For decades, conservative Christians have watched and lobbied against more diverse or comprehensive classroom instruction, both as advocates before the board and as elected members. More recently, between 2006 and 2010, a conservative Christian bloc on the state board, led by then-board member Don McLeroy, inserted its ideals into history standards, such as questioning evolution and include the biblical figure Moses in history lessons.
“We’ll likely see an even more conservative State Board of Education next year,” said Carisa Lopez, senior policy director for the Texas Freedom Network, which has fought for more inclusive school materials since the group’s founding in 1995.
But conservative organizations like Texas Values famous the backlog of essential Texas knowledge and skills, describing it as a vote to “reject critical race theory.”
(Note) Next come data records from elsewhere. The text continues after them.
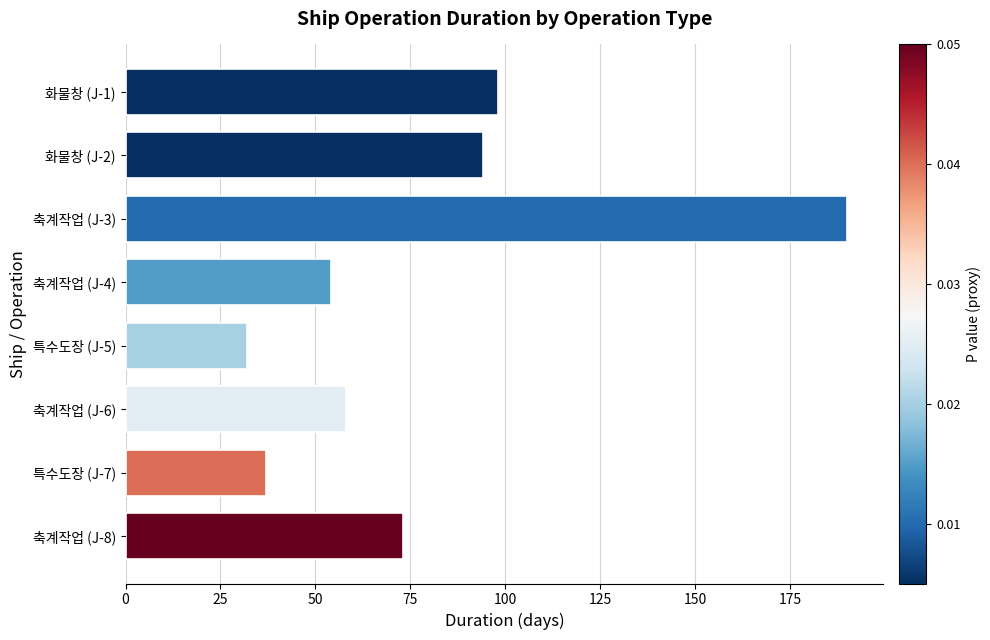

At which label is the value closest to 111?

화물창 (J-1)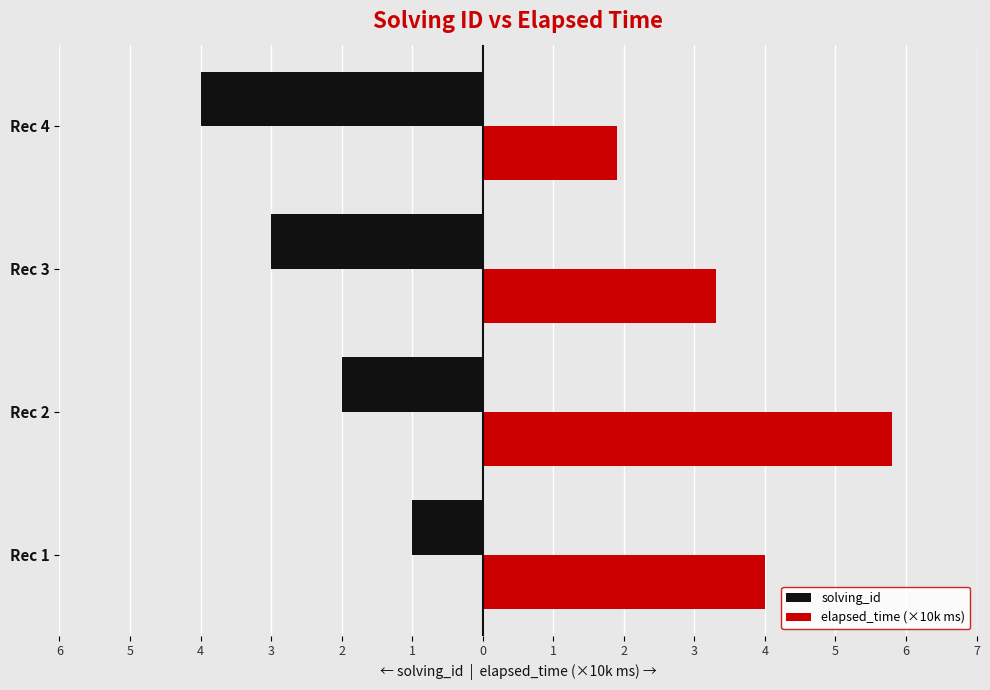

What are all the series names shown in the legend?

solving_id, elapsed_time (×10k ms)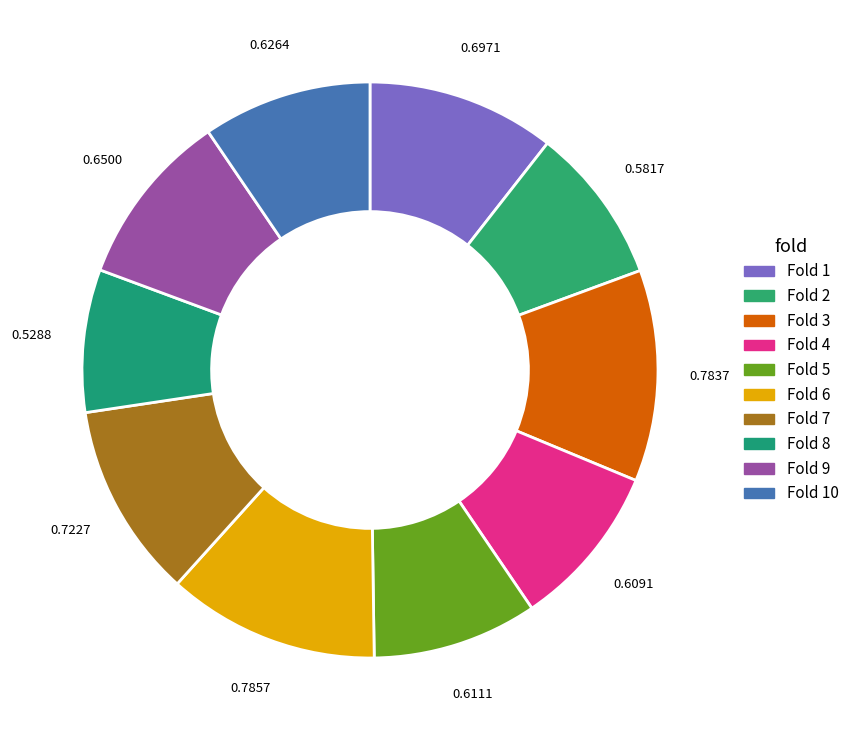

Rank the categories by value from highest to lowest.

Fold 6, Fold 3, Fold 7, Fold 1, Fold 9, Fold 10, Fold 5, Fold 4, Fold 2, Fold 8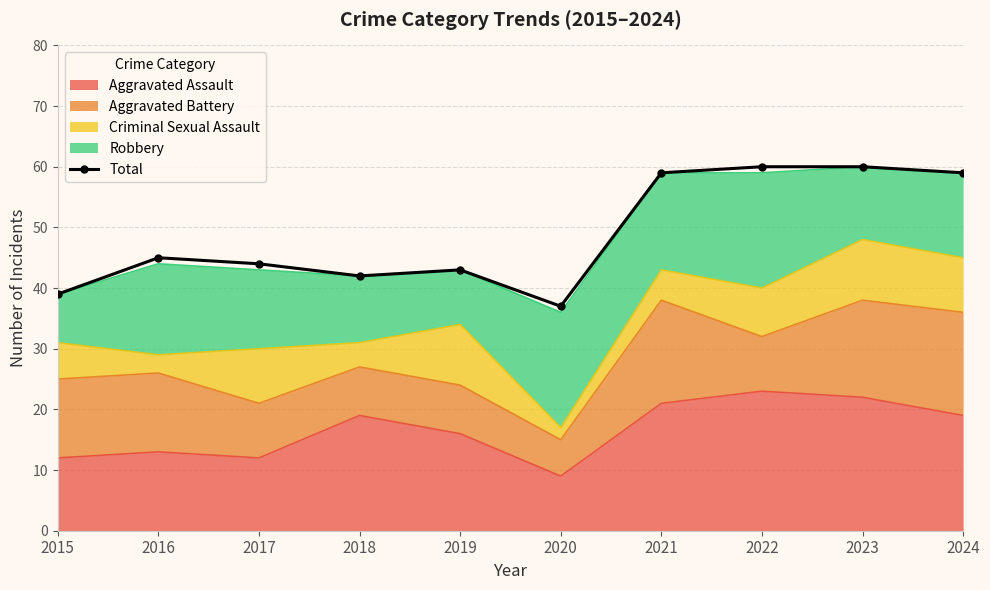

List the labels in order of value, smallest first.

2020, 2015, 2018, 2019, 2017, 2016, 2021, 2024, 2022, 2023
“Now the State Board of Education has time to get it right and consider better TEKS that will continue to teach patriotic historical values and Judeo-Christian heritage in American and Texas history,” said Mary Elizabeth Castle, Senior Policy Advisor for Texas Values. , in a statement following the postponement vote.
Because the 15 races are tied to specific districts, Deen said for Republicans, it’s not about motivating people to vote, but about making sure the candidates appeal to voters.
In this case, being firmly opposed to critical race theory, however defined, is something conservatives appreciate, she said.
In District 15, Republican challenger Aaron Kinsey ousted GOP incumbent Johnson in the March primary. Kinsey was approved by the Lieutenant Governor. Dan Patrick and former Governor Rick Perry. Kinsey also received a donation from conservative megadonor Tim Dunn and major donations from the political action committee Charter Schools Now, the political arm of the Texas Public Charter Schools Association.
Kinsey said critical race theory is taught in different forms, and Texas needs teachers who can identify how it’s being rebranded. He presents himself unopposed.
In District 2, which covers part of the Gulf Coast, Republican LJ Francis won the Republican primary for the open seat and based his campaign on banning critical race theory from schools, saying that the “woke liberals” are pushing a critical race theory agenda. He faces Democrat Victor Perez.
In District 11, which covers parts of Tarrant and Parker counties, the incumbent Republican Patrick Hardy won the nomination. She was first elected in 2002. Entering the primaries, Hardy made it a priority to eliminate critical race theory and New York’s Pulitzer Prize-winning “1619 Project” from classrooms. York Times. Texas law already prohibits teaching about the “1619 Project.”
Disclosure: Texas Freedom Network, Texas Public Charter Schools Association, New York Times, and University of Texas – Arlington financially supported The Texas Tribune, a nonprofit, nonpartisan news organization that is funded in part by donations from members, foundations and corporate sponsors . Financial supporters play no role in the journalism of the Tribune. Find a suit list here.